By M N Kundu
Feb 17, 2013
The concept of secularism was vibrant in the Indic region with the realisation not only of one God but of the essential oneness of all existence: “Ekam sat bipra bahudha badanti.” Ultimate reality is singular as time or space is, but appears to be many due to apparent divisions. The Rig Veda proclaims that diverse ways of worship reach the same destination as different rivers reach the same ocean. The Gita confirms that every form of worship is a valid way to reach the supreme Self. But the truth is shrouded with the mist of religious ritualism.
An Ashokan inscription advises, “Honour another’s religion, for doing so strengthens both one’s own and that of the other.” Emperor Akbar would hold meetings with Hindus, Christians and other faiths for comparative study of contrast and parallelism. He was enthusiastic about matrimonial alliances wherein bride and groom follow different faiths, and significantly, encouraged the said brides to follow their own religious paths —there was no insistence on conversion. It would be oversimplification to dismiss this as nothing more than political expediency.
In recent times, with a vision of universal religion, Swami Vivekananda proclaimed, “We want to lead mankind to the place where there is neither the Vedas or Bible nor Quran; yet this has to be done by harmonising all the holy books of all religions. Religions are but varied expressions of Oneness, so that each may choose the path that suits him best,”
Paramahansa Yogananda spread the message of yoga in the West predominantly to Christians who accepted the eternal message of yoga for Self-realisation. Indic spirituality being essentially secular has overwhelmed the seekers of truth all over the globe. M K Gandhi’s daily prayer included readings and hymns from all major religions.
Down the ages India has developed a rich tradition of secularism based on mutual respect and assimilation. Modern India has adopted a secular constitution and we are proud of the same. But its recent interpretations reveal a narrow concept of religious toleration with an inherent sense of superiority complex instead of mutual respect. If secularism is kept confined within political limits it is bound to lose its meaning.

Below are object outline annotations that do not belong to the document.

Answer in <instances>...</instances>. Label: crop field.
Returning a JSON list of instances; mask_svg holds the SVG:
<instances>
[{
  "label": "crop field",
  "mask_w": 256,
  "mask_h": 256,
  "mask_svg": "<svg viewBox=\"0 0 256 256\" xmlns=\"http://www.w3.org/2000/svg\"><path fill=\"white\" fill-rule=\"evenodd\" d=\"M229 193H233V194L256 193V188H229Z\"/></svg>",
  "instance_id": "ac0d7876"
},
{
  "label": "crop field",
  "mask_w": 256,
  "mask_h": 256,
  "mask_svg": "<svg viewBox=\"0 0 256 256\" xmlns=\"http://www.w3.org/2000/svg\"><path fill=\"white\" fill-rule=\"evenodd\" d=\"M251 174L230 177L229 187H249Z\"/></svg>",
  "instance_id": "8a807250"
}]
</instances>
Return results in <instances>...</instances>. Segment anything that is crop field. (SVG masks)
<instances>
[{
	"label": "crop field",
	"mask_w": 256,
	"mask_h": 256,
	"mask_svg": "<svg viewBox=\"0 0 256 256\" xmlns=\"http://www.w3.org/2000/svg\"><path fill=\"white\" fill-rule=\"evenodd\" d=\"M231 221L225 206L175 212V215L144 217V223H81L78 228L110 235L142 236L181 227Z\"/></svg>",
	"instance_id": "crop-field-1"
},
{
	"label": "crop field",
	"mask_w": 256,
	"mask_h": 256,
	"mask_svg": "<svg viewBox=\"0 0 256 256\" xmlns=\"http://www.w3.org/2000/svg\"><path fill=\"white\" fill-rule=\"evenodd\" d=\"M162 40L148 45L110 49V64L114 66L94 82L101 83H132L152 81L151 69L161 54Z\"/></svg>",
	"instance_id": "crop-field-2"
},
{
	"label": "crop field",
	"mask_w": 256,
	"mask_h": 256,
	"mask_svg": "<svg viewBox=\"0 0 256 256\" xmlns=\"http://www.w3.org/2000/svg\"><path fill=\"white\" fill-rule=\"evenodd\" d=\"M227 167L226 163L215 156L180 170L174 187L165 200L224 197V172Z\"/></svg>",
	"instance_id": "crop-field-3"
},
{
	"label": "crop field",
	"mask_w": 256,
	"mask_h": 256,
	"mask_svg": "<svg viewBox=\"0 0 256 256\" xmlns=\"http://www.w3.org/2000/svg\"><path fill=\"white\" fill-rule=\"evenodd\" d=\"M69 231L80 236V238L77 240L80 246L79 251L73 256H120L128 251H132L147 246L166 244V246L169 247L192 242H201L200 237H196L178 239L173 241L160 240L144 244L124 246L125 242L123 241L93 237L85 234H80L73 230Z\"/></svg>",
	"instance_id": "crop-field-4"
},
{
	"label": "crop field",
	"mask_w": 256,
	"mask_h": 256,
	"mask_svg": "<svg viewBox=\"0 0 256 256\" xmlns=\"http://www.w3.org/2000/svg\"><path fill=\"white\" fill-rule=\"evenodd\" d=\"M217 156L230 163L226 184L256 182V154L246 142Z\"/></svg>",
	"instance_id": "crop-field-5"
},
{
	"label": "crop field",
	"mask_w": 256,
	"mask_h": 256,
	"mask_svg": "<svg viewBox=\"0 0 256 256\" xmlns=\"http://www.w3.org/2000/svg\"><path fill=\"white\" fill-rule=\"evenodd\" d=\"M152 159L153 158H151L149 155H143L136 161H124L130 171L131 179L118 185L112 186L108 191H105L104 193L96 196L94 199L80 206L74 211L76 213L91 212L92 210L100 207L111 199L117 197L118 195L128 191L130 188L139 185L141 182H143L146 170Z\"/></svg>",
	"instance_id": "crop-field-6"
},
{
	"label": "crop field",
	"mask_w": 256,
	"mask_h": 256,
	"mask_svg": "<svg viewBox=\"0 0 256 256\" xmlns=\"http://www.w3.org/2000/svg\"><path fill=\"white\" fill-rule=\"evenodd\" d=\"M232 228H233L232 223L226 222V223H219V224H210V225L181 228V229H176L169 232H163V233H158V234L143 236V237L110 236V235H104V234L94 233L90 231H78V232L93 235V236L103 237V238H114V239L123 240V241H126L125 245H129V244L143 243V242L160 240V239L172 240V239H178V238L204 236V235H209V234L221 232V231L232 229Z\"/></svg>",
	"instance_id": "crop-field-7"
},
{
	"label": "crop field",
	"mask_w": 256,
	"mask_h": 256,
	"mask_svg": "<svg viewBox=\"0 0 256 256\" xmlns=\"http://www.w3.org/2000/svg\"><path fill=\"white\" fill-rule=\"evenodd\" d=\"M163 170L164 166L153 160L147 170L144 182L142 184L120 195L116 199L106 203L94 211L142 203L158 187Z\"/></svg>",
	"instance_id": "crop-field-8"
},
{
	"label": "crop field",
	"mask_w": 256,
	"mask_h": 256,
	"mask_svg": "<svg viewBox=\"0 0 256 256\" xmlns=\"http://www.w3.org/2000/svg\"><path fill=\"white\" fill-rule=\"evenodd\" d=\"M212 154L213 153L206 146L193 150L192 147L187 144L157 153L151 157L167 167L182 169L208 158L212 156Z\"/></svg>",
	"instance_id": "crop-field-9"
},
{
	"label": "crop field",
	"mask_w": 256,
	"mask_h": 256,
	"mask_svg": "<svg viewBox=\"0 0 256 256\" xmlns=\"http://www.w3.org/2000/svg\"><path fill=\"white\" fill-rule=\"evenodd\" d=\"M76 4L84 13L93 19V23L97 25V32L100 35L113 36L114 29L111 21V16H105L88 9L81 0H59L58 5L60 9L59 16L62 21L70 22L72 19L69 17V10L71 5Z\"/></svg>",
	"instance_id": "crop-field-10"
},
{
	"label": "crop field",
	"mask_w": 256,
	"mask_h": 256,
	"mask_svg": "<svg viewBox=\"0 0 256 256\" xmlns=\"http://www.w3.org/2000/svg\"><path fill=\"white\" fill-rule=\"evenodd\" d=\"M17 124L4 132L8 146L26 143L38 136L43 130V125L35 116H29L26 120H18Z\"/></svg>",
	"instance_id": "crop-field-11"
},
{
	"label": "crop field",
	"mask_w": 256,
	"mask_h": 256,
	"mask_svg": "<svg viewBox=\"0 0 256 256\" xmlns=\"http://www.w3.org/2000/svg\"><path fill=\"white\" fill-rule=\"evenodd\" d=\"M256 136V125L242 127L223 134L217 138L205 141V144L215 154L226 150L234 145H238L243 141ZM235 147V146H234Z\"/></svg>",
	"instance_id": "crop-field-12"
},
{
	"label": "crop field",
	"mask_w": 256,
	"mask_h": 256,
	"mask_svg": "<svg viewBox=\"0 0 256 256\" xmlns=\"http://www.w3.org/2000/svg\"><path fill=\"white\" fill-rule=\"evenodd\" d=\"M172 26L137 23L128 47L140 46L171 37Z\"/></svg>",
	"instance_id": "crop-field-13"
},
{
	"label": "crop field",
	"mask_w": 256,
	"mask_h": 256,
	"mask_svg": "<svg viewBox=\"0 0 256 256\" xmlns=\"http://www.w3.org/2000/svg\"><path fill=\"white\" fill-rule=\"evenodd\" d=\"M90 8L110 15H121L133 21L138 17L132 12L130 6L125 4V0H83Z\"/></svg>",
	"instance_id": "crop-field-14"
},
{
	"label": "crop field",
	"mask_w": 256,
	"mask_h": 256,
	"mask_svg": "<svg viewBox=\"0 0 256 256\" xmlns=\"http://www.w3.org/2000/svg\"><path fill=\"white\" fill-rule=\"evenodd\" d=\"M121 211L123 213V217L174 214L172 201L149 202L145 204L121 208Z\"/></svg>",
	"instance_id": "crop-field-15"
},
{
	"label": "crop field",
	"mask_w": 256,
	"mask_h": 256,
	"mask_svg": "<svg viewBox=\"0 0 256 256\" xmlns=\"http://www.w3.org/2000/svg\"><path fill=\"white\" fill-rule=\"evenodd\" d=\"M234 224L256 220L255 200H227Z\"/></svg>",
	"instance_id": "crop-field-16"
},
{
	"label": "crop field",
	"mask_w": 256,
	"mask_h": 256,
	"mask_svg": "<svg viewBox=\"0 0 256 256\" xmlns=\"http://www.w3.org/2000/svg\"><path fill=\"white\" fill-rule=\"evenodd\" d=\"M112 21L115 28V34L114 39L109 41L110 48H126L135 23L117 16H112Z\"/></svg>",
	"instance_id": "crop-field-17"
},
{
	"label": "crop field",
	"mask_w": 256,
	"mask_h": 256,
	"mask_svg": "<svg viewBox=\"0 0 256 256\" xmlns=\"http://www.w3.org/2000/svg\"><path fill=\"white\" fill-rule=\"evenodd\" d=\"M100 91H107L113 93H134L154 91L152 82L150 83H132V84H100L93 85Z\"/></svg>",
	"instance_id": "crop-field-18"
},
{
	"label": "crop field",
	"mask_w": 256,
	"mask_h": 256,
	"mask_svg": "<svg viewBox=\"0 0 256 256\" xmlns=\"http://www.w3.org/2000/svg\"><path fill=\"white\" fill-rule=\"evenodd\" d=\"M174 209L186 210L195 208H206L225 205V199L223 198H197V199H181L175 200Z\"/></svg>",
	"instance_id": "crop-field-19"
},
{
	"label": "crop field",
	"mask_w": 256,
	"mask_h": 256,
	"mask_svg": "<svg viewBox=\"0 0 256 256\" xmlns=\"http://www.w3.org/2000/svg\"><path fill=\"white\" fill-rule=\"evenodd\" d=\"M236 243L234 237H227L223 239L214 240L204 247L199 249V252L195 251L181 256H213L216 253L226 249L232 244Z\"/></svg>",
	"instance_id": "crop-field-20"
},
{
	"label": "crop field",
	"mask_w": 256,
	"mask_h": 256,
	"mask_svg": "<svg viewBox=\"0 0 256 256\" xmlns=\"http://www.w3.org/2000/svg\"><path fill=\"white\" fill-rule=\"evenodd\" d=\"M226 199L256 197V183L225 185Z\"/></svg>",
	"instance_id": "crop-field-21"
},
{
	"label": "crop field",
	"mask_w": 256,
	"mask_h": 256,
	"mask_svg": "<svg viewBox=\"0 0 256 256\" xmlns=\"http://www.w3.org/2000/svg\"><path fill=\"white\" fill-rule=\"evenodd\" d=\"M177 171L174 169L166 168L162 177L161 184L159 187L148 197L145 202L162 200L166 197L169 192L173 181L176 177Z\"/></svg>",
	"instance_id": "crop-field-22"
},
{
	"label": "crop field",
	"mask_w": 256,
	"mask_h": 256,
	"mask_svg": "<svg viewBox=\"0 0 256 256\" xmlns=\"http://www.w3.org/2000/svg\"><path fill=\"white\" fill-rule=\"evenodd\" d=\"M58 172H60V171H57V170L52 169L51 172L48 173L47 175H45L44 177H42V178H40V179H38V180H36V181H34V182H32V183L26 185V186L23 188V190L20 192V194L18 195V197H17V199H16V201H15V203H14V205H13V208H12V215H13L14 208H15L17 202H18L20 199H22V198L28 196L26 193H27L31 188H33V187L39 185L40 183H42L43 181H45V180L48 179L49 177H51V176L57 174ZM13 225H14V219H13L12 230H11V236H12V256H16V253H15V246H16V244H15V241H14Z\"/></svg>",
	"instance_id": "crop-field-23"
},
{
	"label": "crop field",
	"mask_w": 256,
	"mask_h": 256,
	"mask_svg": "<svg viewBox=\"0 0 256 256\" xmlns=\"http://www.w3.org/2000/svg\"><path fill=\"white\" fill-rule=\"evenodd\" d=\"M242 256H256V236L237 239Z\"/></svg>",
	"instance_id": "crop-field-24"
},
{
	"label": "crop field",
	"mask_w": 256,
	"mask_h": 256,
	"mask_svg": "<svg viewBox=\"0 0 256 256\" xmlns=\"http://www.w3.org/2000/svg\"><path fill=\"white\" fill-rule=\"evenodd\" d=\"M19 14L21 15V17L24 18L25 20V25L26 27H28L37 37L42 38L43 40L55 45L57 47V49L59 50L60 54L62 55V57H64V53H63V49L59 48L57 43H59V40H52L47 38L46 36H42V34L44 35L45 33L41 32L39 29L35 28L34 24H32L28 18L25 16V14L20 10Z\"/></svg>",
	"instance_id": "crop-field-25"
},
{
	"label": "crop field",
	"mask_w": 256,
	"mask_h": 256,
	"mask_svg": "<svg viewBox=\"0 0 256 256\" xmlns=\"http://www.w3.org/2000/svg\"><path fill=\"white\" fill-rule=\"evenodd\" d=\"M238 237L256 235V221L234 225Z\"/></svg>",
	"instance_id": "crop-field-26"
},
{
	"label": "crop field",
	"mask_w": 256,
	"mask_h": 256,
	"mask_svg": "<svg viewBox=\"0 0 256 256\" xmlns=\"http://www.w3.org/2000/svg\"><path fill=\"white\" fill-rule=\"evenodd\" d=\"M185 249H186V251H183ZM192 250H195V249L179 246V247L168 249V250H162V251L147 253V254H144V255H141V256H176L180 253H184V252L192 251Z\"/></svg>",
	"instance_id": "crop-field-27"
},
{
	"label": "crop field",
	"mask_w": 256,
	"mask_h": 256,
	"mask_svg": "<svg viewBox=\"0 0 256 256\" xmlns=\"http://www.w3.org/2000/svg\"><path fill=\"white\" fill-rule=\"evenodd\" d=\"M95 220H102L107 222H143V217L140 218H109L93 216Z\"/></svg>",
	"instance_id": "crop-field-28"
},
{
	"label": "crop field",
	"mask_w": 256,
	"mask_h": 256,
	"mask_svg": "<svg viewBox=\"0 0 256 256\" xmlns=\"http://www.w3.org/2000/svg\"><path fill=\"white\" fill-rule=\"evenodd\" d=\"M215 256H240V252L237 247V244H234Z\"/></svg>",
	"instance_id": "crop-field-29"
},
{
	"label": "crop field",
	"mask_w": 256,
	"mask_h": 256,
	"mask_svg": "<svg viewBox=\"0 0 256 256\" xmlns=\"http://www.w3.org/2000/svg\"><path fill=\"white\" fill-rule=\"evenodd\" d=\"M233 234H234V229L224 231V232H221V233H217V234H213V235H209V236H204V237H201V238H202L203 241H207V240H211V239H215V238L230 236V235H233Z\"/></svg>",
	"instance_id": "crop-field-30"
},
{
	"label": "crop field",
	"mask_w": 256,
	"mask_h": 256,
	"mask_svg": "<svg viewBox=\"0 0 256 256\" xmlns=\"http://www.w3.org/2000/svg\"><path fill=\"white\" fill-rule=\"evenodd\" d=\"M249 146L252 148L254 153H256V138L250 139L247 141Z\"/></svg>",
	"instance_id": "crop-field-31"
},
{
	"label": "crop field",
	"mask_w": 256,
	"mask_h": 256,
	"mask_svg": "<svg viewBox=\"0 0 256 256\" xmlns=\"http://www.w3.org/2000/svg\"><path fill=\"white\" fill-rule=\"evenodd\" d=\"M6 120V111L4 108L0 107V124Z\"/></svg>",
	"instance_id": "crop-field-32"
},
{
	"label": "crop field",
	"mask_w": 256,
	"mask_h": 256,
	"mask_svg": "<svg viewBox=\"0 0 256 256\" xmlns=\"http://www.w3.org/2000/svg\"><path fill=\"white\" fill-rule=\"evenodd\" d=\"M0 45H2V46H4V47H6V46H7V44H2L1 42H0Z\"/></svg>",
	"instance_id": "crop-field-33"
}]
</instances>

The western concept of secularism is significantly different being antagonistic to religions. It springs from a negative attitude to religions and is motivated by a concern for justice -- whereas, in India, secularism implies a profound respect for all religions and an inclusive and impartial attitude to nonbelievers as well.
In this context S Radhakrishnan explained, “When India is said to be a secular state, it does not mean that we reject the reality of an unseen spirit or the relevance of religion to life or that we exalt irreligion. It does not mean that secularism itself becomes a positive religion or that the state assumes divine prerogatives…. We hold that not one religion should be given preferential status… This view of religious impartiality or comprehension and forbearance has a prophetic role to play within the national and international life.”
Religion is just the outer garment of spirituality. It has to end in spirituality. ‘Atmanam biddhi’ or ‘Know Thyself’ was the motto adopted by this country. The rituals, practices and discipline of religion should give us divine realisation of the oneness of the spirit.
In this age of science secularism has to be based on science of religions from which social, political, and ethical value system should spontaneously flow in every sphere of life leading to peaceful and harmonious co-existence for mutual benefit.